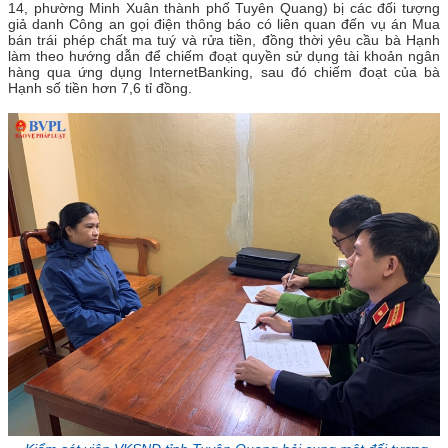
14, phường Minh Xuân thành phố Tuyên Quang) bị các đối tượng
giả danh Công an gọi điện thông báo có liên quan đến vụ án Mua
bán trái phép chất ma tuý và rửa tiền, đồng thời yêu cầu bà Hạnh
làm theo hướng dẫn để chiếm đoạt quyền sử dụng tài khoản ngân
hàng qua ứng dụng InternetBanking, sau đó chiếm đoạt của bà
Hạnh số tiền hơn 7,6 tỉ đồng.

▶ [Exercise directions] Locate each line in the records that contains the string "chiê" and copy those lines.

▶ [Your response]
làm theo hướng dẫn để chiếm đoạt quyền sử dụng tài khoản ngân
hàng qua ứng dụng InternetBanking, sau đó chiếm đoạt của bà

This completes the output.